Recorded data:
####################
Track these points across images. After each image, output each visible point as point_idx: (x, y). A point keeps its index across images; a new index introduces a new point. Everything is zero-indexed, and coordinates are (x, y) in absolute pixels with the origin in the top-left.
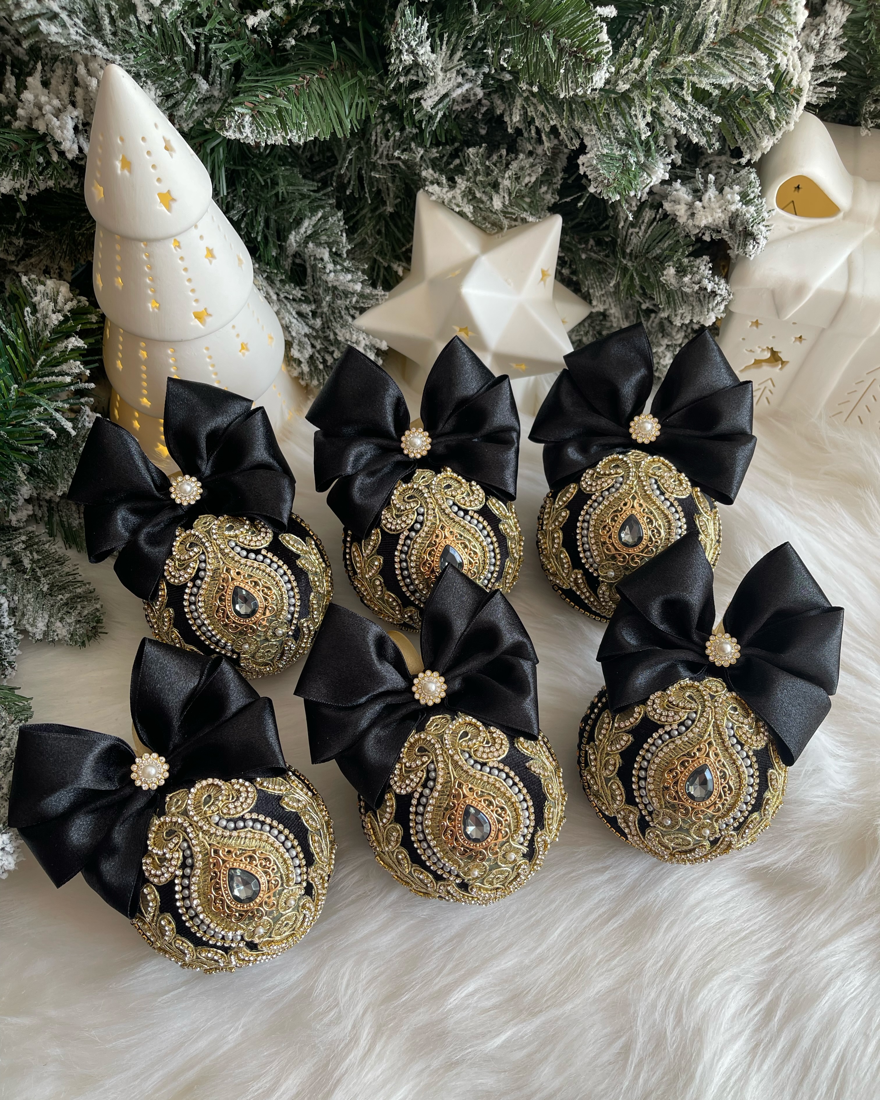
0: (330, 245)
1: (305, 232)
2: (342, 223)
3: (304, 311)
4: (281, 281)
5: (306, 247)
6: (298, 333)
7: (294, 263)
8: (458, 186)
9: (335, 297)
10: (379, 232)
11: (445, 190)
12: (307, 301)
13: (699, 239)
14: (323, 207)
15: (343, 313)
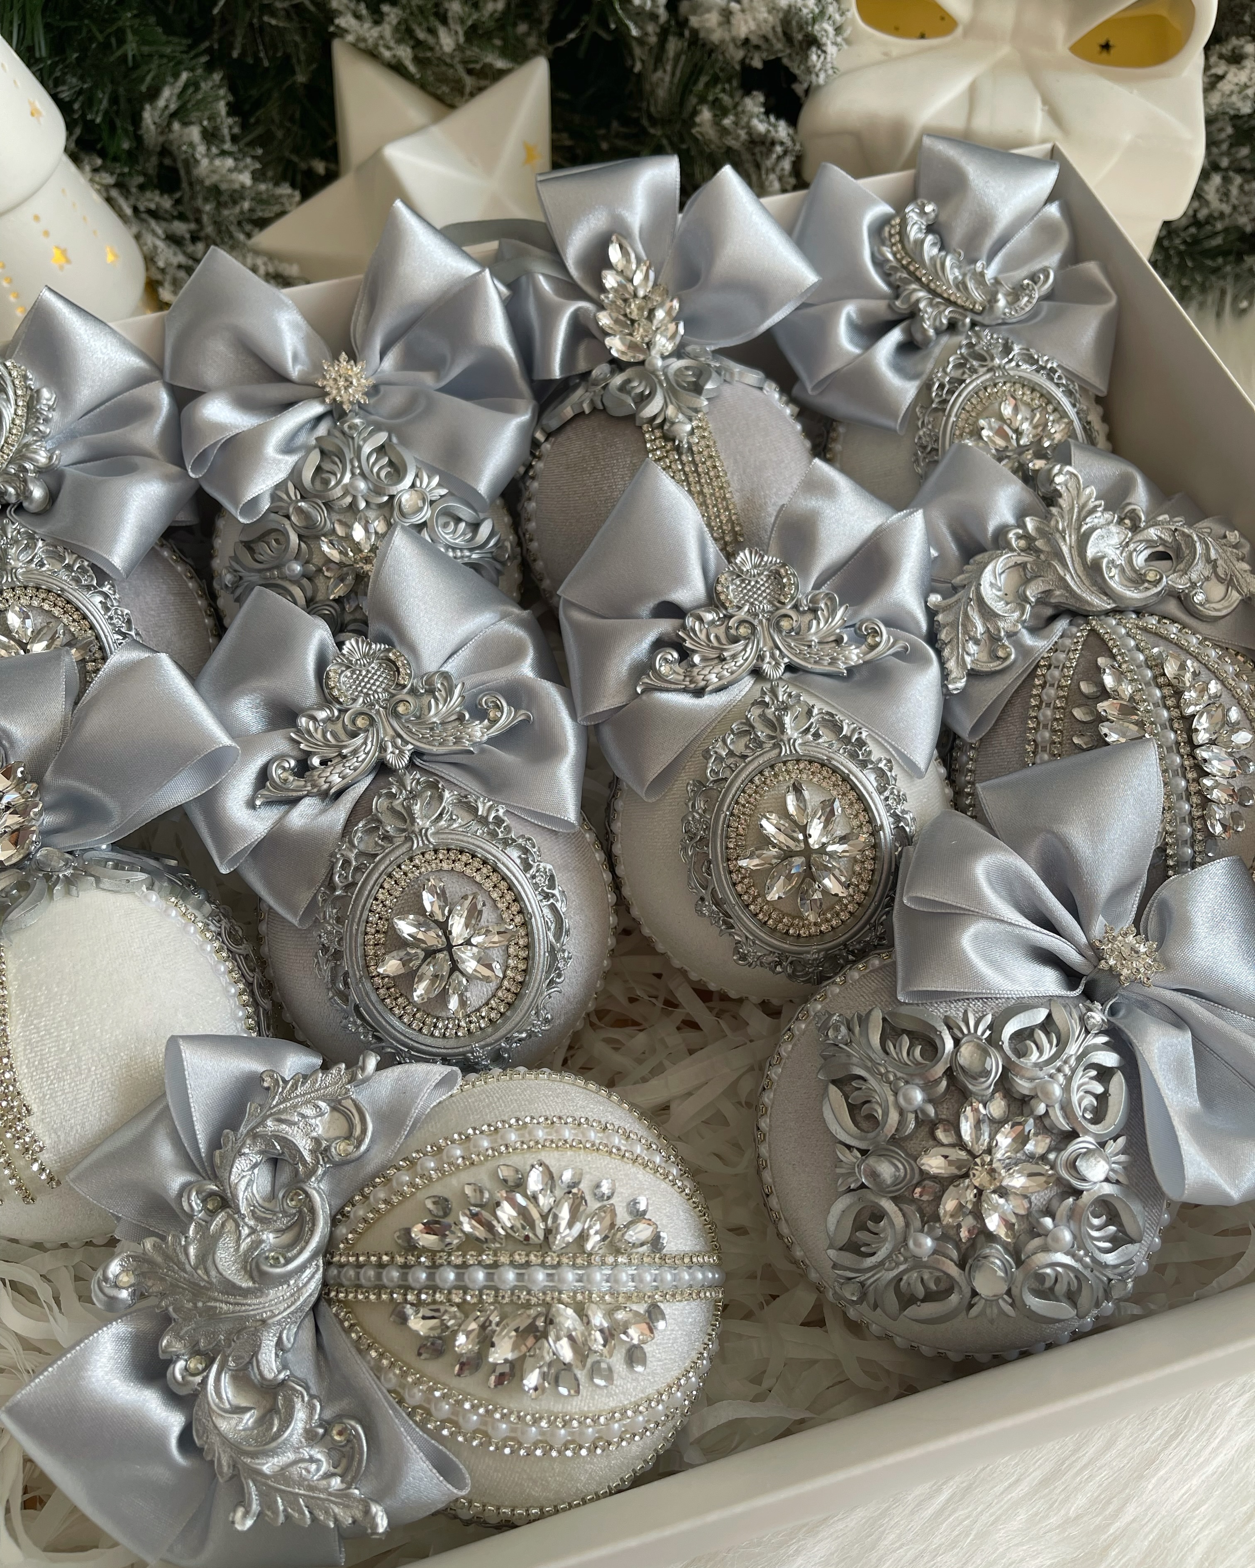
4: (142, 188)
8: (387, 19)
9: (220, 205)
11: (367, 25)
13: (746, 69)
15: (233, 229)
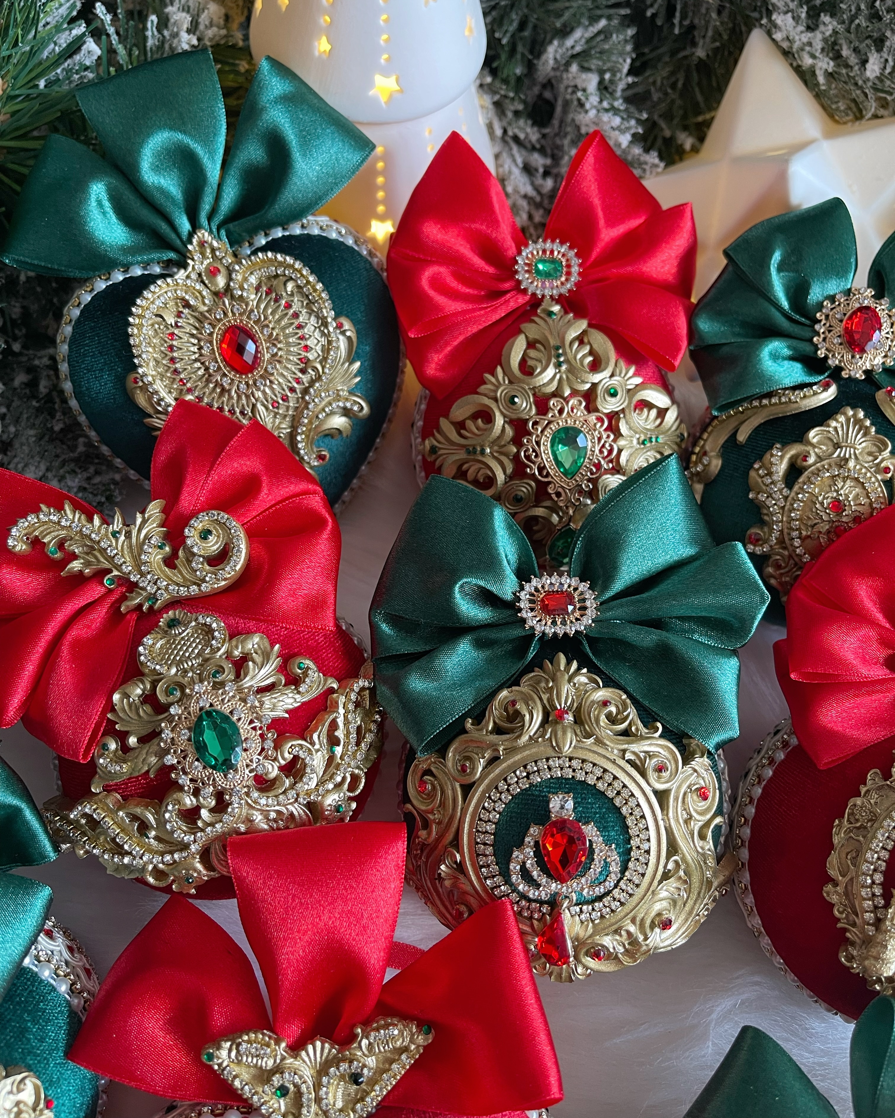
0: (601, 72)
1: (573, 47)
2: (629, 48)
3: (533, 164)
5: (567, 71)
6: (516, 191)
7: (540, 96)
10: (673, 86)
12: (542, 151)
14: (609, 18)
####################
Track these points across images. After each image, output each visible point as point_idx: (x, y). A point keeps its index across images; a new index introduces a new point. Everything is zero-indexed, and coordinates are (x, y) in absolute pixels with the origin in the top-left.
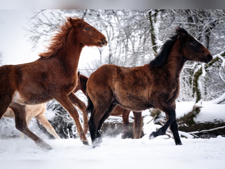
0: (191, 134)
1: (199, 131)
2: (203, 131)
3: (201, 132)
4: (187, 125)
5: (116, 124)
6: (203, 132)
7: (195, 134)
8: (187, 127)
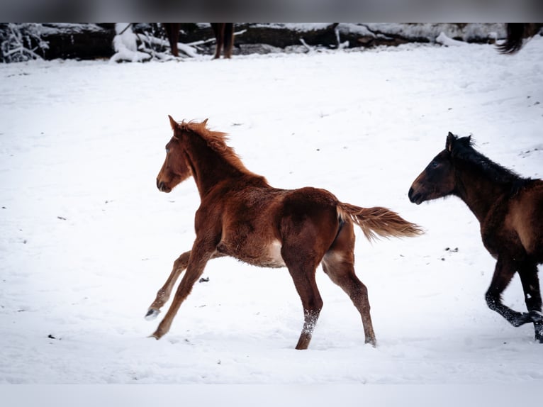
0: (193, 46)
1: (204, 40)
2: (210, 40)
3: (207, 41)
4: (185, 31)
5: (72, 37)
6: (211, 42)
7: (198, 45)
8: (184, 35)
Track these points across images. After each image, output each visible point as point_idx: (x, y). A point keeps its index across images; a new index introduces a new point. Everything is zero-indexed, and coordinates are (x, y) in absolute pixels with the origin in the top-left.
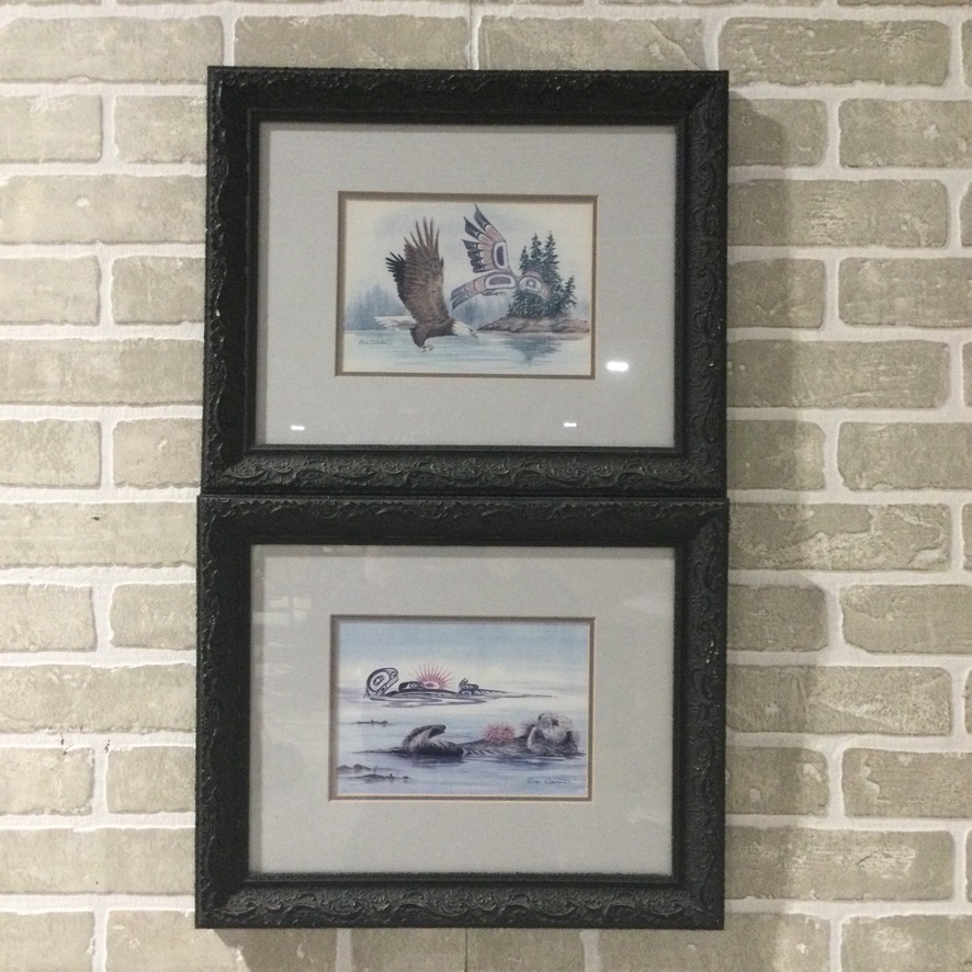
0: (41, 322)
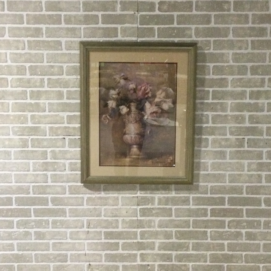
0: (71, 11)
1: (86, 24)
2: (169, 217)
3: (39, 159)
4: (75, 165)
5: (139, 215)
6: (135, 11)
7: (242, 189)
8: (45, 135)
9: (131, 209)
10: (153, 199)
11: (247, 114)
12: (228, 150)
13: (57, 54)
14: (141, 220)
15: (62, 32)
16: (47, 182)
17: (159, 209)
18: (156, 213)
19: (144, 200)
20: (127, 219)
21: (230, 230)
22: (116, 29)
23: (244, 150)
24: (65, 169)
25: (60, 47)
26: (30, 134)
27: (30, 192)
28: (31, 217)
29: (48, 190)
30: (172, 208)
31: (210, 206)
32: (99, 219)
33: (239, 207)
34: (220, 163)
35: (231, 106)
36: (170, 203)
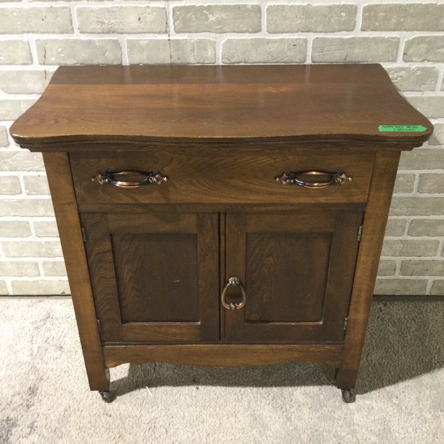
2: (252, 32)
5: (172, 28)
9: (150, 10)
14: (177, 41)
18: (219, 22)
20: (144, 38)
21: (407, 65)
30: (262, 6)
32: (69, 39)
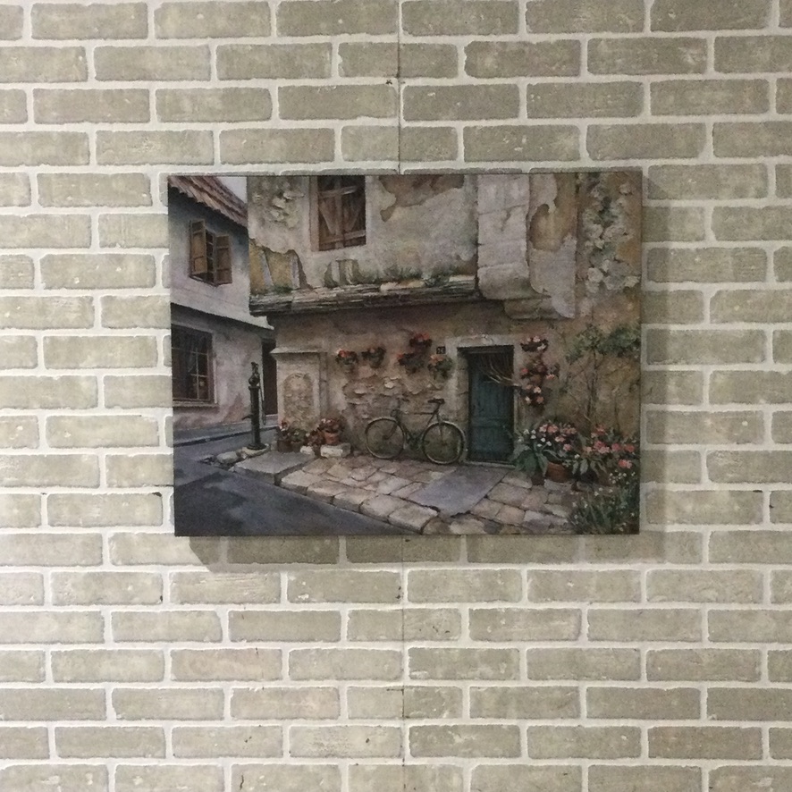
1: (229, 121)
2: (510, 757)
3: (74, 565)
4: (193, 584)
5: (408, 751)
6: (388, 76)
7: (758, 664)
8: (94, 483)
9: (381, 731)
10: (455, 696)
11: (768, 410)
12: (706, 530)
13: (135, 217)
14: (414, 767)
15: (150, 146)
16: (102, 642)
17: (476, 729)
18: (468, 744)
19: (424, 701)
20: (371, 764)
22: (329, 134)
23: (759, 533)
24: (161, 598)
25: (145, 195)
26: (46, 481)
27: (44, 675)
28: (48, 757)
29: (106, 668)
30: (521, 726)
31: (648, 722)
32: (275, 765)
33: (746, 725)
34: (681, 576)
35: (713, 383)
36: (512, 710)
####################
## WORK INSTRUCTIONS
Copy out the lines of the material above, everything from the line containing "1: (86, 24)" down to the line containing "35: (713, 383)", both included. Leave out the picture lines.

## PROBLEM SOLUTION
1: (86, 24)
2: (169, 217)
3: (39, 159)
4: (75, 165)
5: (139, 215)
6: (135, 11)
7: (242, 189)
8: (45, 135)
9: (131, 209)
10: (153, 199)
11: (247, 114)
12: (228, 150)
13: (57, 54)
14: (141, 220)
15: (62, 32)
16: (47, 182)
17: (159, 209)
18: (156, 213)
19: (144, 200)
20: (127, 219)
21: (230, 230)
22: (116, 29)
23: (244, 150)
24: (65, 169)
25: (60, 47)
26: (30, 134)
27: (30, 192)
28: (31, 217)
29: (48, 190)
30: (172, 208)
31: (210, 206)
32: (99, 219)
33: (239, 207)
34: (220, 163)
35: (231, 106)
36: (170, 203)
2: (252, 32)
5: (172, 28)
9: (150, 10)
14: (177, 41)
18: (219, 22)
20: (144, 38)
21: (407, 65)
30: (262, 6)
32: (69, 39)
1: (229, 121)
2: (510, 757)
3: (74, 565)
4: (193, 584)
5: (408, 751)
6: (388, 76)
7: (758, 664)
8: (94, 483)
9: (381, 731)
10: (455, 696)
11: (768, 410)
12: (706, 530)
13: (135, 217)
14: (414, 767)
15: (150, 146)
16: (102, 642)
17: (476, 729)
18: (468, 744)
19: (424, 701)
20: (371, 764)
22: (329, 134)
23: (759, 533)
24: (161, 598)
25: (145, 195)
26: (46, 481)
27: (44, 675)
28: (48, 757)
29: (106, 668)
30: (521, 726)
31: (648, 722)
32: (275, 765)
33: (746, 725)
34: (681, 576)
35: (713, 383)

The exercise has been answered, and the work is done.